▼▼▼

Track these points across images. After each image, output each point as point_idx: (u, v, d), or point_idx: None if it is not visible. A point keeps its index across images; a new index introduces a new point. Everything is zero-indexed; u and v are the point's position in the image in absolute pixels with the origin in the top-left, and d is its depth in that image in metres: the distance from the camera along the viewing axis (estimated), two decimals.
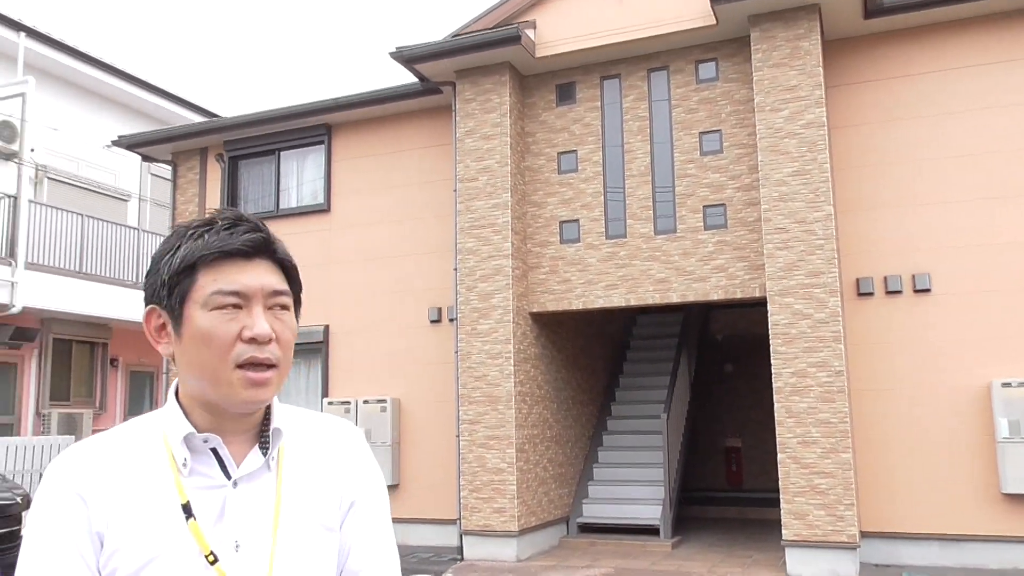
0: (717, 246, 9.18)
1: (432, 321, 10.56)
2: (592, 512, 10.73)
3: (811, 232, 8.44)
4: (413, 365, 10.63)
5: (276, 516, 1.26)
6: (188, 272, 1.23)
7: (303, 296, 1.39)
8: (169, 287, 1.24)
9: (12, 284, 12.38)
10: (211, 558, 1.19)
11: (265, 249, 1.28)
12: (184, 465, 1.23)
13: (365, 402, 10.56)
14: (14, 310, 12.42)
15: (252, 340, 1.23)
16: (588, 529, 10.62)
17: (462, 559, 9.36)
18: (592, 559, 9.30)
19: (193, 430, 1.24)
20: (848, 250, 8.84)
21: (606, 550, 9.81)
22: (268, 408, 1.33)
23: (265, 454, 1.29)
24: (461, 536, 9.53)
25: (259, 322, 1.24)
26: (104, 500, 1.20)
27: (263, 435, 1.31)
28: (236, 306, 1.23)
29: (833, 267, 8.34)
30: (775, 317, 8.50)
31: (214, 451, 1.26)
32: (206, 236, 1.25)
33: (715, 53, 9.46)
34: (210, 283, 1.23)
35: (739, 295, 9.07)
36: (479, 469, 9.41)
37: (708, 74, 9.49)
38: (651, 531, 10.22)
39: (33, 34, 13.95)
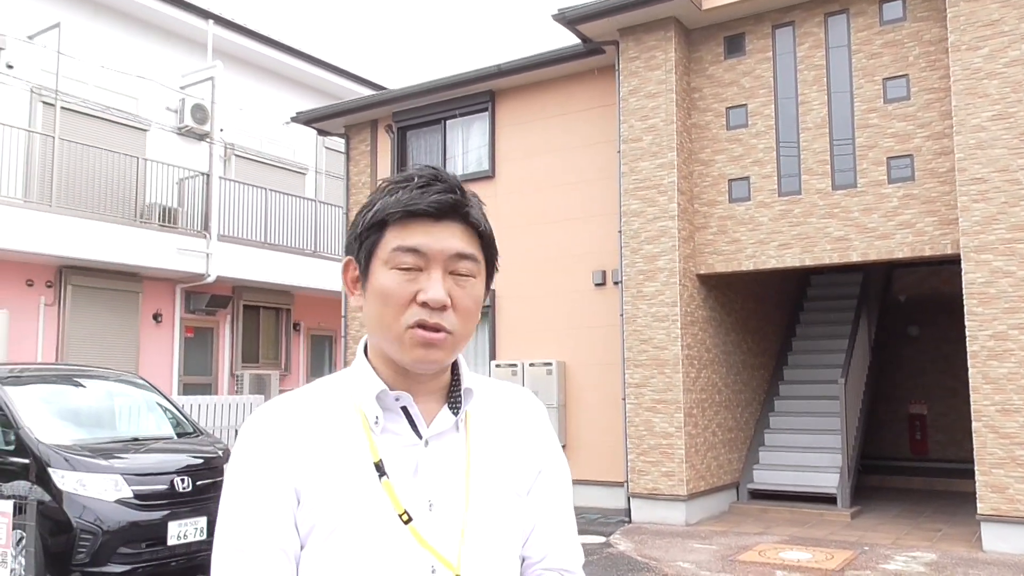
0: (903, 200, 8.56)
1: (597, 284, 10.52)
2: (763, 478, 10.42)
3: (1015, 182, 7.70)
4: (578, 328, 10.65)
5: (467, 477, 1.25)
6: (378, 228, 1.23)
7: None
8: (360, 241, 1.25)
9: (207, 255, 13.42)
10: (405, 517, 1.19)
11: (456, 211, 1.24)
12: (376, 423, 1.22)
13: (531, 365, 10.71)
14: (209, 279, 13.48)
15: (425, 304, 1.19)
16: (759, 495, 10.34)
17: (630, 521, 9.35)
18: (765, 526, 9.04)
19: (386, 387, 1.23)
20: None
21: (779, 517, 9.52)
22: (456, 370, 1.31)
23: (456, 414, 1.28)
24: (629, 499, 9.52)
25: (434, 287, 1.20)
26: (301, 457, 1.19)
27: (451, 396, 1.29)
28: (417, 267, 1.21)
29: None
30: (971, 275, 7.86)
31: (404, 410, 1.24)
32: (400, 193, 1.24)
33: None
34: (393, 240, 1.22)
35: (928, 252, 8.44)
36: (646, 433, 9.34)
37: (893, 14, 8.79)
38: (827, 500, 9.81)
39: (219, 20, 14.89)
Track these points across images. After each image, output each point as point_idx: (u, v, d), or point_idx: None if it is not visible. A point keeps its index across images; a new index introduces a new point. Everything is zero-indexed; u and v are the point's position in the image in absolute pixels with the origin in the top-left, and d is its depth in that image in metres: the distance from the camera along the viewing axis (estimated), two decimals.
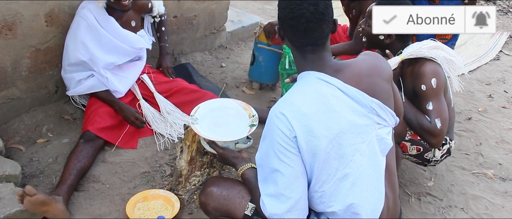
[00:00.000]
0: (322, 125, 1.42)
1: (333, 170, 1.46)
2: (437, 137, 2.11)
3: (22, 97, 2.73)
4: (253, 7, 5.51)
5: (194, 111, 2.02)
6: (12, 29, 2.50)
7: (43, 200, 1.97)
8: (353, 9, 3.19)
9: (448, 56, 2.16)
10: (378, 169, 1.54)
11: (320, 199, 1.50)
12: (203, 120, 1.99)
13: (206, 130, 1.93)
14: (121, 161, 2.55)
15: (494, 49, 4.84)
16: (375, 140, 1.52)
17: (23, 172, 2.37)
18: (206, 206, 1.73)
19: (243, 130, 1.95)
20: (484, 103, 3.70)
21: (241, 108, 2.08)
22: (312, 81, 1.50)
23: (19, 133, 2.69)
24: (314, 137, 1.41)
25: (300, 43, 1.52)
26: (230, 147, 1.88)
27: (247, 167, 1.74)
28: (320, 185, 1.47)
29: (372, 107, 1.51)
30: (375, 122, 1.52)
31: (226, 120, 2.03)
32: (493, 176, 2.76)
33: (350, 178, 1.47)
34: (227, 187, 1.71)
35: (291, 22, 1.48)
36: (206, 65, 3.82)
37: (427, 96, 2.11)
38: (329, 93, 1.47)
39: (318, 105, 1.44)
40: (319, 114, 1.43)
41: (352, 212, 1.49)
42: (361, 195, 1.49)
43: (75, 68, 2.69)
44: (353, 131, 1.47)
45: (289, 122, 1.42)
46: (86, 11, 2.62)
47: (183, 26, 3.65)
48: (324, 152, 1.43)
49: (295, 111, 1.43)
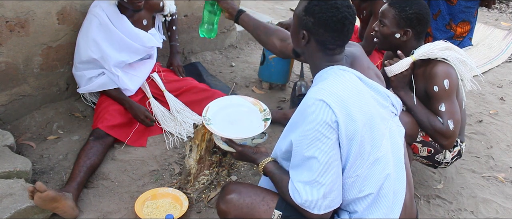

▲▲▲

§ **Task statement**:
Exact copy, no pictures: reproduce every record above.

§ **Response**:
Track these points across images. After each image, output each point as point_idx: (u, v, d), or point_idx: None if it is not visible. A point keeps its index across images; a new index introduces a new point. Everything is zero-indexed; u and v are the point's position in the image in absolute pixels with the origin in the top-left, and d is its depth in that image in metres: the distance from the camera along the viewing axis (estimated), two decimals.
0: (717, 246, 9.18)
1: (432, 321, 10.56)
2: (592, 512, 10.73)
3: (811, 232, 8.44)
4: (413, 365, 10.63)
5: (276, 516, 1.26)
6: (188, 272, 1.23)
7: (303, 296, 1.39)
8: (169, 287, 1.24)
9: (12, 284, 12.38)
10: (211, 558, 1.19)
11: (265, 249, 1.28)
12: (184, 465, 1.23)
13: (365, 402, 10.56)
14: (14, 310, 12.42)
15: (252, 340, 1.23)
16: (588, 529, 10.62)
17: (462, 559, 9.36)
18: (592, 559, 9.30)
19: (193, 430, 1.24)
20: (848, 250, 8.84)
21: (606, 550, 9.81)
22: (268, 408, 1.33)
23: (265, 454, 1.29)
24: (461, 536, 9.53)
25: (259, 322, 1.24)
26: (104, 500, 1.20)
27: (263, 435, 1.31)
28: (236, 306, 1.23)
29: (833, 267, 8.34)
30: (775, 317, 8.50)
31: (214, 451, 1.26)
32: (206, 236, 1.25)
33: (715, 53, 9.46)
34: (210, 283, 1.23)
35: (739, 295, 9.07)
36: (479, 469, 9.41)
37: (708, 74, 9.49)
38: (651, 531, 10.22)
39: (33, 34, 13.95)
0: (903, 200, 8.56)
1: (597, 284, 10.52)
2: (763, 478, 10.42)
3: (1015, 182, 7.70)
4: (578, 328, 10.65)
5: (467, 477, 1.25)
6: (378, 228, 1.23)
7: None
8: (360, 241, 1.25)
9: (207, 255, 13.42)
10: (405, 517, 1.19)
11: (456, 211, 1.24)
12: (376, 423, 1.22)
13: (531, 365, 10.71)
14: (209, 279, 13.48)
15: (425, 304, 1.19)
16: (759, 495, 10.34)
17: (630, 521, 9.35)
18: (765, 526, 9.04)
19: (386, 387, 1.23)
20: None
21: (779, 517, 9.52)
22: (456, 370, 1.31)
23: (456, 414, 1.28)
24: (629, 499, 9.52)
25: (434, 287, 1.20)
26: (301, 457, 1.19)
27: (451, 396, 1.29)
28: (417, 267, 1.21)
29: None
30: (971, 275, 7.86)
31: (404, 410, 1.24)
32: (400, 193, 1.24)
33: None
34: (393, 240, 1.22)
35: (928, 252, 8.44)
36: (646, 433, 9.34)
37: (893, 14, 8.79)
38: (827, 500, 9.81)
39: (219, 20, 14.89)
Track these points across images. After each image, output each point as point_idx: (u, v, d), or point_idx: None if it is not visible. A point keeps its index across images; a new index introduces a new point. Everything is zero-indexed; u and v are the point's position in the image in absolute pixels with the origin in the top-left, and d is its depth in that image in metres: the distance from the camera along the viewing axis (estimated), two decimals.
[00:00.000]
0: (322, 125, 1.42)
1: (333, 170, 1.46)
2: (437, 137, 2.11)
3: (22, 97, 2.73)
4: (253, 7, 5.51)
5: (194, 111, 2.02)
6: (12, 29, 2.50)
7: (43, 200, 1.97)
8: (353, 9, 3.19)
9: (448, 56, 2.16)
10: (378, 169, 1.54)
11: (320, 199, 1.50)
12: (203, 120, 1.99)
13: (206, 130, 1.93)
14: (121, 161, 2.55)
15: (494, 49, 4.84)
16: (375, 140, 1.52)
17: (23, 172, 2.37)
18: (206, 206, 1.73)
19: (243, 130, 1.95)
20: (484, 103, 3.70)
21: (241, 108, 2.08)
22: (312, 81, 1.50)
23: (19, 133, 2.69)
24: (314, 137, 1.41)
25: (300, 43, 1.52)
26: (230, 147, 1.88)
27: (247, 167, 1.74)
28: (320, 185, 1.47)
29: (372, 107, 1.51)
30: (375, 122, 1.52)
31: (226, 120, 2.03)
32: (493, 176, 2.76)
33: (350, 178, 1.47)
34: (227, 187, 1.71)
35: (291, 22, 1.48)
36: (206, 65, 3.82)
37: (427, 96, 2.11)
38: (329, 93, 1.47)
39: (318, 105, 1.44)
40: (319, 114, 1.43)
41: (352, 212, 1.49)
42: (361, 195, 1.49)
43: (75, 68, 2.69)
44: (353, 131, 1.47)
45: (289, 122, 1.42)
46: (86, 11, 2.62)
47: (183, 26, 3.65)
48: (324, 152, 1.43)
49: (295, 111, 1.43)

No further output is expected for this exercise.